(Newsletter 2011-2)
Die Problematik hat sich in früheren Zeiten nicht gestellt, da die Menschen in einem bestimmten Gebiet Anhänger einer bestimmten Religion waren und von dieser ziemlich unhinterfragt ihre Wertmaßstäbe bezogen. KANT scheint die Schwierigkeit einer allgemeinverbindlichen Moral vorausgeahnt zu haben, die in einer pluralistischen Gesellschaft entsteht. Es sind zweihundert Jahre vergangen, bis diese Problematik allgemein bewusst wurde und die UNO eine vereinfachte KANTsche Ethik zur Basis eines Weltethos wählte. Diese ist dann zugleich das Maß, wie weit Toleranz gehen kann.
Ausgangspunkt ist die Gemeinschaftsbezogenheit des Menschen. Während Tier“staaten“ instinktgesteuert funktionieren, muss der Mensch jede Form von Gemeinschaft bewusst und frei bilden. Unverzichtbare Voraussetzung dafür ist, dass zusammenlebende Menschen solche Normen anerkennen, die ein weitgehend konfliktfreies Zusammenleben überhaupt erst ermöglichen – Gesetze. Sie müssen, eben um Gesetze zu sein, bei aller historischen und kulturellen Verschiedenheit dem einen Ziel dienen, das friedliche Zusammenleben von Menschen herbeizuführen. Dieses Ziel ist daher der allgemeine Beurteilungsmaßstab („Rechtsgrundsatz“), ob ein konkretes Gesetz rechtens ist oder nicht. Das bedeutet aber: Alle Glieder einer Gemeinschaft müssen ihre äußere Freiheit so weit einschränken, dass sie mit der äußeren Freiheit der anderen zusammenbestehen kann.
Zur Erhaltung bzw. Wiederherstellung des Rechtszustandes bedarf es des Staates – d.h. einer Rechtsgesellschaft, die erstens an der Erhaltung / Wiederherstellung des Rechtszustandes interessiert und zweitens mächtiger als die einzelnen Rechtsbrecher ist.
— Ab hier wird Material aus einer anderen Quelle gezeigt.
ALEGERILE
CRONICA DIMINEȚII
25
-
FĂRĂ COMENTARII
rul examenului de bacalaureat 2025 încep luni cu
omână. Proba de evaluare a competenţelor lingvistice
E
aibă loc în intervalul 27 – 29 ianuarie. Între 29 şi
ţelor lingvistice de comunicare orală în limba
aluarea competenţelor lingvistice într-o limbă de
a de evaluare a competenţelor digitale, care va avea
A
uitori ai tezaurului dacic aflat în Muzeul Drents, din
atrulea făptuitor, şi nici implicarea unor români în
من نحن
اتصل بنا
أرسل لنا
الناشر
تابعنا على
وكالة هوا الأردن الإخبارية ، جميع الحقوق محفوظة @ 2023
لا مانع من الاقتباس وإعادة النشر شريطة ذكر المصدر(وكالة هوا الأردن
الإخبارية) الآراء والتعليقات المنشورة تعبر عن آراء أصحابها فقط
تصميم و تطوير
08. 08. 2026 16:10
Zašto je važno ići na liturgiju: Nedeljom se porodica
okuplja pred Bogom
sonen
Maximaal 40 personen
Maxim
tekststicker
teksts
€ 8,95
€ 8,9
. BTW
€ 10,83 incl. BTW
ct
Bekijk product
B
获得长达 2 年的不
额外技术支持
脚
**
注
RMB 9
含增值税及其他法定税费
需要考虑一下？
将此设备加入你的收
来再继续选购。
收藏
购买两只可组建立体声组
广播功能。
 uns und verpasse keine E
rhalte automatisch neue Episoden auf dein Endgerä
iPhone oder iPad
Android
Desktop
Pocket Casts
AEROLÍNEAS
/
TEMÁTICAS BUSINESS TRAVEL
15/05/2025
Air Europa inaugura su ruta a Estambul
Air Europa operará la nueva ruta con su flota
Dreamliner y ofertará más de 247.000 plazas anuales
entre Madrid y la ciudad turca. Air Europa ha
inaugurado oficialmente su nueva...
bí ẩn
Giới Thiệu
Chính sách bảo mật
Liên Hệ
Da es auf der Rechtsebene nur auf die Freiheitsäußerungen oder Taten ankommt, können und sollen Gesetze sanktionsfähig sein, wozu ein Staat nötig ist.
Wenn jedoch alle Glieder einer Rechtsgesellschaft zum Recht gezwungen werden müssen – wer zwingt dann wen? Dieses Problem löst nur die Sittlichkeit, die vom Menschen ein allgemeingültiges Handeln fordert. Während sich also das Rechtsgesetz mit der äußeren Befolgung, die erzwingbar ist, begnügen muss, fordert das Sittengesetz die Einheit von Tat und Gesinnung. Formulierbar etwa so: Handle so, wie jeder Mensch an Deiner Stelle handeln müsste.
Daher ist leicht einzusehen, dass ein Weltfriede ohne Weltethos, d.h. ohne diese allgemein verbindliche ethische Wertordnung, unmöglich ist.
Zusammenfasssend wäre also zu sagen: Toleranz kann nur so weit gehen, als ein friedliches Zusammenleben der Menschen verschiedener Weltanschauungen nicht gestört ist.